Show that :(i) u=e^xsiny is a solution of Laplace's equation.
(ii) u= x^2+t^2 is a solution of the wave equation.
To show that a function is a solution of a particular differential equation, we need to substitute the function into the equation and verify if it satisfies it.

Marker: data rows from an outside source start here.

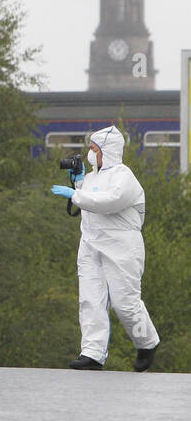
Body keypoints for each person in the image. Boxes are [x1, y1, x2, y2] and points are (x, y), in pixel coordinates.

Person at [51, 125, 160, 371]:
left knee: (125, 303)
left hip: (122, 247)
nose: (90, 154)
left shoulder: (124, 177)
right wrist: (78, 184)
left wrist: (75, 194)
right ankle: (92, 353)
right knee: (90, 299)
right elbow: (88, 201)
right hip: (91, 244)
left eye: (93, 149)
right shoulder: (91, 178)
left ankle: (147, 341)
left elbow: (109, 202)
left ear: (107, 151)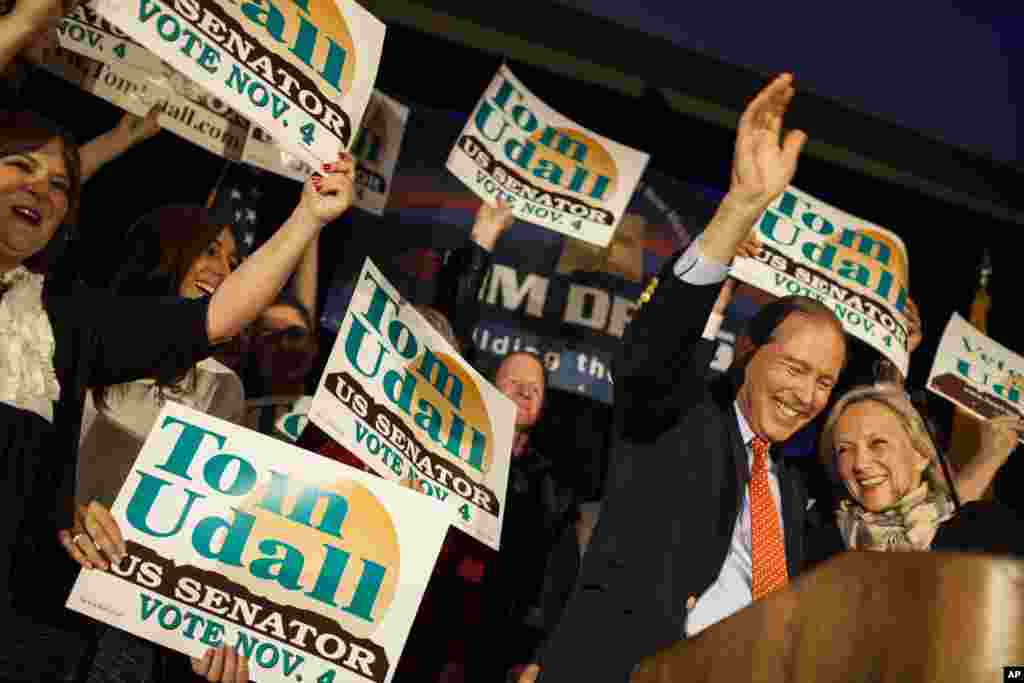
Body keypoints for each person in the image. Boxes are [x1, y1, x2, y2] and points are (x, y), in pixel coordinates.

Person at [0, 108, 353, 681]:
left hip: (54, 621)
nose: (41, 188)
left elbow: (216, 319)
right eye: (20, 166)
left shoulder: (68, 321)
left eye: (61, 185)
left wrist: (308, 217)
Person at [525, 73, 846, 683]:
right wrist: (740, 207)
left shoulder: (799, 500)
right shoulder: (677, 416)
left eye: (825, 382)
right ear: (748, 352)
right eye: (796, 368)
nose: (808, 395)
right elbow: (654, 347)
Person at [812, 382, 1024, 557]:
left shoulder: (989, 532)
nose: (860, 463)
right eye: (844, 450)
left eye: (877, 443)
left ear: (921, 454)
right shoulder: (820, 549)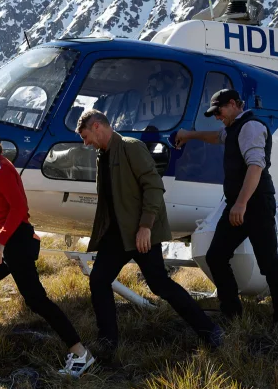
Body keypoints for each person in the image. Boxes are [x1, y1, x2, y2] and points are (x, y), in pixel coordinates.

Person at [0, 127, 95, 377]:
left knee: (37, 300)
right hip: (12, 243)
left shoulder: (0, 169)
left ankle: (81, 354)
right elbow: (9, 206)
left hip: (15, 244)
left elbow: (19, 208)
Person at [76, 110, 222, 358]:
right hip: (117, 235)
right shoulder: (103, 154)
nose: (85, 143)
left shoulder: (132, 148)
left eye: (86, 136)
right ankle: (108, 343)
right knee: (99, 280)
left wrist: (145, 226)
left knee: (160, 285)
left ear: (98, 126)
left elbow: (154, 186)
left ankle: (210, 332)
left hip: (141, 233)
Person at [175, 89, 278, 326]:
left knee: (269, 263)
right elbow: (216, 137)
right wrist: (189, 135)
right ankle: (232, 314)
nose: (218, 117)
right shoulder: (234, 128)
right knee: (216, 256)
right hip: (236, 205)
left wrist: (240, 204)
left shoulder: (250, 127)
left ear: (232, 104)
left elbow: (255, 167)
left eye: (218, 112)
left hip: (256, 204)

(i) To show that u = e^x * sin(y) is a solution of Laplace's equation, we need to substitute it into the equation and check if it holds.
Laplace's equation is given by:
∇^2u = ∂^2u/∂x^2 + ∂^2u/∂y^2 = 0
Taking the partial derivatives, we have:
∂^2u/∂x^2 = e^x * sin(y)
∂^2u/∂y^2 = e^x * sin(y)
Now, substituting these into the Laplace's equation, we have:
∂^2u/∂x^2 + ∂^2u/∂y^2 = e^x * sin(y) + e^x * sin(y)
= 2 * e^x * sin(y)
Since 2 * e^x * sin(y) is equal to zero, we can conclude that u = e^x * sin(y) satisfies Laplace's equation.
(ii) To show that u = x^2 + t^2 is a solution of the wave equation, we follow the same procedure.
The wave equation is given by:
∂^2u/∂t^2 = c^2 * (∂^2u/∂x^2)
Taking the partial derivatives, we have:
∂^2u/∂t^2 = 2
∂^2u/∂x^2 = 2
Now, substituting these into the wave equation, we have:
∂^2u/∂t^2 - c^2 * (∂^2u/∂x^2) = 2 - c^2 * 2
Since 2 - c^2 * 2 is equal to zero, we can conclude that u = x^2 + t^2 satisfies the wave equation.